═══ SOURCE TEXT ═══
Howard Ahmanson, Jr.

From Wikipedia, the free encyclopedia
  (Redirected from Howard Ahmanson, Jr)
Jump to: navigation, search
Howard Ahmanson, Jr.
Born February 3, 1950
Education Occidental College
University of Texas at Arlington
Occupation Philanthropist
Religion Christian
Parents Howard F. Ahmanson, Sr
Dorothy Johnston Grannis
Relatives Caroline Leonetti Ahmanson (mother-in-law)

Howard Fieldstead Ahmanson, Jr. (born February 3, 1950) is an heir of the Home Savings bank fortune built by his father Howard Fieldstead Ahmanson, Sr.. Ahmanson Jr. is a multi-millionaire philanthropist and financier of many Christian conservative cultural, religious and political causes.

Biography[edit]

Early life[edit]

Howard Fieldstead Ahmanson, Jr. was born on February 3, 1950. He is the son of Dorothy Johnston Grannis and the American financier Howard F. Ahmanson, Sr (1906–1968).[1] His parents divorced when he was ten years old.[1] Despite the trappings of wealth, Howard, Jr. was a lonely child. He has said, "I resented my family background, [my father] could never be a role model, whether by habits or his lifestyle, it was never anything I wanted."[2] His father died when his son was eighteen, and Ahmanson Jr. inherited a vast fortune.
═══
■ TASK ITEM:
Please answer these questions using the Howard Ahmanson, Jr. article.
1. Which two schools are listed under his education?
2. Which bank fortune is he an heir of?
3. How old was he when his parents divorced?
═══ PROVIDED DATA ═══
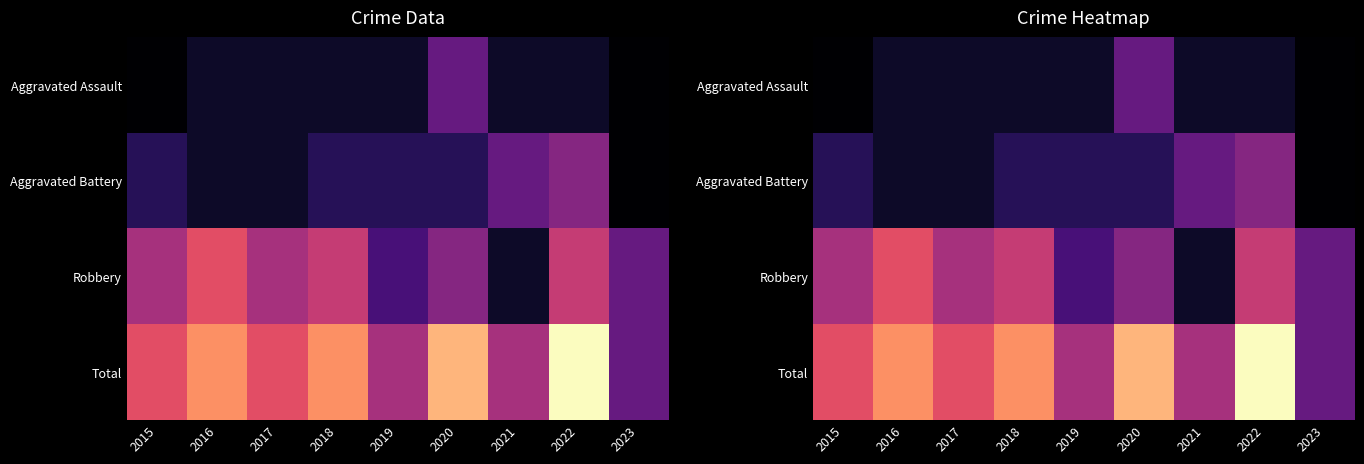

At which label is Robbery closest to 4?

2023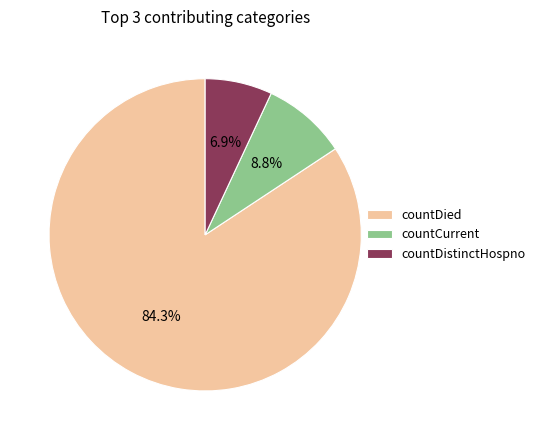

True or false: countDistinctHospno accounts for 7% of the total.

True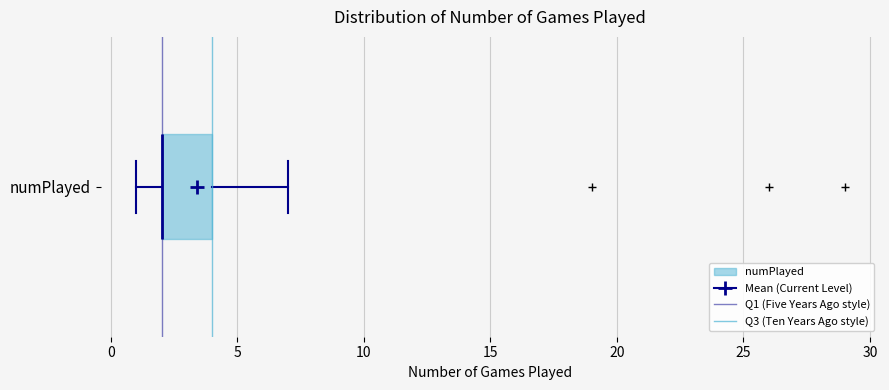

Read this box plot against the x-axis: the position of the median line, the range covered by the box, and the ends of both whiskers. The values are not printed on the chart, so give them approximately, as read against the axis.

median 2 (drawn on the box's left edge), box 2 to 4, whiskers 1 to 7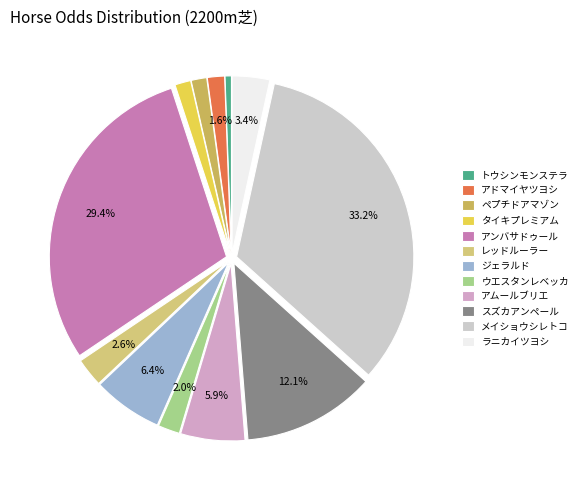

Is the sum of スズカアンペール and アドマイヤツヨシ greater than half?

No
═══
■ ANSWER TO THE EXERCISE:
1. Occidental College and the University of Texas at Arlington
2. The Home Savings bank fortune
3. Ten years old